* _DIRECTIONS_
Please copy the data below word for word, from its very first line down to and including the line containing "Étienne Marcoux ne".

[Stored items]
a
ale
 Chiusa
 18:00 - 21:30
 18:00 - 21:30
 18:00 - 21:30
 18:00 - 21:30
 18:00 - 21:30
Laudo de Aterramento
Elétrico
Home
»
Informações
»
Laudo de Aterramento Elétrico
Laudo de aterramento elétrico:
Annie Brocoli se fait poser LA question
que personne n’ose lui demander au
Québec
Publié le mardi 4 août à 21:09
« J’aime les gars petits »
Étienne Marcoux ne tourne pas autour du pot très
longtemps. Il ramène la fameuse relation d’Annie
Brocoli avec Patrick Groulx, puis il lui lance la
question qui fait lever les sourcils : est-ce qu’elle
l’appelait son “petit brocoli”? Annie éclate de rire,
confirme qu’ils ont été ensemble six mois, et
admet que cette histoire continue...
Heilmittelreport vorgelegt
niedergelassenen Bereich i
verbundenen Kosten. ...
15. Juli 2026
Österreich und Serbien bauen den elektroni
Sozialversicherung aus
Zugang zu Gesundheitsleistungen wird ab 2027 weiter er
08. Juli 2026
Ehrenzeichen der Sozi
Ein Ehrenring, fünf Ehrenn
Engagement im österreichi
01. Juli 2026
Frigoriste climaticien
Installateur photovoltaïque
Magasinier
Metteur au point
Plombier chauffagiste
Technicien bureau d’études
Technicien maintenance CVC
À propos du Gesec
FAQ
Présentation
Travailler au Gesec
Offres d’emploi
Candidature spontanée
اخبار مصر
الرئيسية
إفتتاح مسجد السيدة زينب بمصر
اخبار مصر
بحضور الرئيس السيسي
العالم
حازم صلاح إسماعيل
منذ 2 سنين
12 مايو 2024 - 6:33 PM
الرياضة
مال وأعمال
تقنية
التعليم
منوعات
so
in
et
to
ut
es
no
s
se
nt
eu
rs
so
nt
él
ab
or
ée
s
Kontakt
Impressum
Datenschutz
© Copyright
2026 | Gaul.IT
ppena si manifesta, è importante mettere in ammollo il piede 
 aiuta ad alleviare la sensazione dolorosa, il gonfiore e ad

* _THE COMPLETED TASK_
a
ale
 Chiusa
 18:00 - 21:30
 18:00 - 21:30
 18:00 - 21:30
 18:00 - 21:30
 18:00 - 21:30
Laudo de Aterramento
Elétrico
Home
»
Informações
»
Laudo de Aterramento Elétrico
Laudo de aterramento elétrico:
Annie Brocoli se fait poser LA question
que personne n’ose lui demander au
Québec
Publié le mardi 4 août à 21:09
« J’aime les gars petits »
Étienne Marcoux ne tourne pas autour du pot très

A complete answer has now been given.